Book Review: The Water Is Wide

The Water is Wide by Pat Conroy

Reviewed by Patricia D’Ascoli

In 1969 Pat Conroy entered what turned out to be a kind of alternate universe when he decided to teach eighteen mostly illiterate black children on Yamacraw Island. Yamacraw is a fictitious name for Daufuskie Island, the southernmost inhabited sea island in South Carolina. Located between Hilton Head Island and Savannah, the island is 5 miles long by almost 2.5 miles wide. It is only accessible by boat.

Conroy recorded his experience of the year he taught on the island in The Water Is Wide. The memoir, which tells the poignant story of his awakening, both personally and professionally, was published in 1972. The book won Conroy a humanitarian award from the National Education Association and an Anisfield-Wolf Book Award. His decision to teach the island children grew from his dissatisfaction after teaching for two years at an integrated high school in Beaufort. He was restless and sought an opportunity where he could make a difference as a teacher. Such an opportunity presented itself at the Yamacraw School.

When he arrived on the island, he discovered that time had essentially stood still; the students in grades 5 through 8 that he was assigned to teach were frighteningly uninformed. Conroy was unprepared for the deficiencies of Yamacraw’s “educational system” if one could be said to exist. The Yamacraw School had been relegated to obscurity by the Beaufort School District which had allowed it to function on its own with no input from the superintendent. No one on the island knew of the conditions that existed there. No one on the mainland cared.

Conroy writes eloquently of the way his intentions came up against reality:

The year became a search for what was right for the Yamacraw children: a magic formula to rescue minds stunted through disuse, a formula that would raise reading levels to Appalachian heights. The search was a failure because I did not and could not know how irrevocably my ideas about education, those sacred and pontifical utterances, would be battered, bullied, disproven and changed.”

He could not draw upon the “methods” utilized by the black woman who taught the younger children at the Yamacraw School; she believed that the only way to get the students to pay attention was to beat them with a strap. Conroy’s approach, which was entirely hands-off, often meant he had no control of the children and that chaos reigned in the classroom. Conroy was creative in his teaching, however, and introduced students to basic concepts about the larger world in which they lived. He gave the students experiences. Conroy arranged for field trips that enabled students to leave the island to briefly encounter situations and locales that they were wholly unfamiliar with.

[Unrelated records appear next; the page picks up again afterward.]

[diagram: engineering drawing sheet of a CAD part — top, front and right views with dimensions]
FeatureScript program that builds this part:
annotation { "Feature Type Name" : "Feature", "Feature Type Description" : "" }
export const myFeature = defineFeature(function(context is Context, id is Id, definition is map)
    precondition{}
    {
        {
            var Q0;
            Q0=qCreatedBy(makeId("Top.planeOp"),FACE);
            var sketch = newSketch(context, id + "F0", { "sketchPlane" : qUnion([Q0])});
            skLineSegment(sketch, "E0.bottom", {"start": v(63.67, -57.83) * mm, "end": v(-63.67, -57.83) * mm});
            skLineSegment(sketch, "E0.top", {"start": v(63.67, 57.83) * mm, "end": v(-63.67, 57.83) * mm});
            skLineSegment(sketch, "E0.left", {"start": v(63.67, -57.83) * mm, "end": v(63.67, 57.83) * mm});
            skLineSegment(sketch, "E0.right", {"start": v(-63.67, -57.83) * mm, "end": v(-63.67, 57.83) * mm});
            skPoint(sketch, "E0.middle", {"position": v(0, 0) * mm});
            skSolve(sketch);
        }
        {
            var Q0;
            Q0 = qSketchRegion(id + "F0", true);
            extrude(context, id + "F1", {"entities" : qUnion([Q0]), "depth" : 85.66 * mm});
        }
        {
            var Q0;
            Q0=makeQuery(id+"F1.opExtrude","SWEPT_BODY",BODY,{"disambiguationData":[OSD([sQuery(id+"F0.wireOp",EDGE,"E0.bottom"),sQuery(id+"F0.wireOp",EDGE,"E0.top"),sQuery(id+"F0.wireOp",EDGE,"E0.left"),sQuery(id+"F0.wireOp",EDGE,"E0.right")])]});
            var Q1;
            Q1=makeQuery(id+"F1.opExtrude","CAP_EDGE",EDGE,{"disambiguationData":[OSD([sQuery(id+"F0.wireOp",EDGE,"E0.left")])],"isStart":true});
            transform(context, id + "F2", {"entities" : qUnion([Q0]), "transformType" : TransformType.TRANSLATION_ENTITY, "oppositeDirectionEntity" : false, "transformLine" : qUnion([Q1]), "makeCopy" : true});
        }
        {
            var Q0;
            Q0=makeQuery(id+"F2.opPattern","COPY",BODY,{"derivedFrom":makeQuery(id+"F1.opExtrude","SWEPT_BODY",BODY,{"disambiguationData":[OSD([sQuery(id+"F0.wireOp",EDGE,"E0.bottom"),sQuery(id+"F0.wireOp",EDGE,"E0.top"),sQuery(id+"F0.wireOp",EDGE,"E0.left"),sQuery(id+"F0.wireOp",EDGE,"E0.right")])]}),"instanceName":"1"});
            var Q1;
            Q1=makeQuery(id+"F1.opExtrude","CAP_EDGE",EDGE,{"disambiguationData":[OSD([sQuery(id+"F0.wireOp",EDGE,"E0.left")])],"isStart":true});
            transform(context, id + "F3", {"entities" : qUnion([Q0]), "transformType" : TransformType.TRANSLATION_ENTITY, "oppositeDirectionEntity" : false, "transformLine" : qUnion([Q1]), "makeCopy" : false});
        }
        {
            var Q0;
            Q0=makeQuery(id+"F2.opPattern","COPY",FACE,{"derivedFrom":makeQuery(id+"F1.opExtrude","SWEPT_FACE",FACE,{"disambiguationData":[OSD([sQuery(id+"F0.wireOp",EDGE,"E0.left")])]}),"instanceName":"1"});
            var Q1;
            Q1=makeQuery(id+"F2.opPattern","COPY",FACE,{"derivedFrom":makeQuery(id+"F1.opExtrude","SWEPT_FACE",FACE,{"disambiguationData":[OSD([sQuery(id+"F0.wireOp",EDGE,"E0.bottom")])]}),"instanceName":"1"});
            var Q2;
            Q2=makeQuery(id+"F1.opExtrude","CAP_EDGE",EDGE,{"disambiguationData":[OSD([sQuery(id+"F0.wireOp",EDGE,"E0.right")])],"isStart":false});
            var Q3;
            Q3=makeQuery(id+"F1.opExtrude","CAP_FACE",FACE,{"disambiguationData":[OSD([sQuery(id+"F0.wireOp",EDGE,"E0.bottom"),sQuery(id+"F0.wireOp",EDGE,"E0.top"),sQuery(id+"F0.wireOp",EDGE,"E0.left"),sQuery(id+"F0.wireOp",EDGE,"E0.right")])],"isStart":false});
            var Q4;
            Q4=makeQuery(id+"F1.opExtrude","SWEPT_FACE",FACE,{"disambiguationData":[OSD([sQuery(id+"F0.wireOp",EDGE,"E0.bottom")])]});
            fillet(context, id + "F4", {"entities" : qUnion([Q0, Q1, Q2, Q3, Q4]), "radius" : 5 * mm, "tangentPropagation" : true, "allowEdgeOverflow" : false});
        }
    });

Conroy recounts an impassioned letter he wrote to the superintendent laying out the conditions on the island which he called “an educational desert” explaining how the children had no hope of receiving an adequate education under the existing model. In his estimation, hopelessness defined the lives of these children who were doomed to enter adulthood with little promise for vocational success.

He spoke before a Board of Education meeting in which offered a scathing indictment:

The hopelessness of teaching in a black school, cut off from society by water, is an agony few people have experienced. Yamacraw requires sweeping reform of your thinking. It demands for a moment that you forget about money and budgets and balanced books…Think instead about children. People. Human beings. Feel for once that education is about people—not figures.

Ultimately, Conroy was fired from his position for his unconventional teaching practices and his lack of respect for the administration. He never taught again. Conroy instead turned to a life of writing. During his career, he wrote many well-known novels including The Great Santini, The Prince of Tides, South of Broad, and Beach Music among others. His writing is lyrical and compelling. Conroy is recognized as a leading writer of late-twentieth-century Southern literature. It is a well-deserved distinction.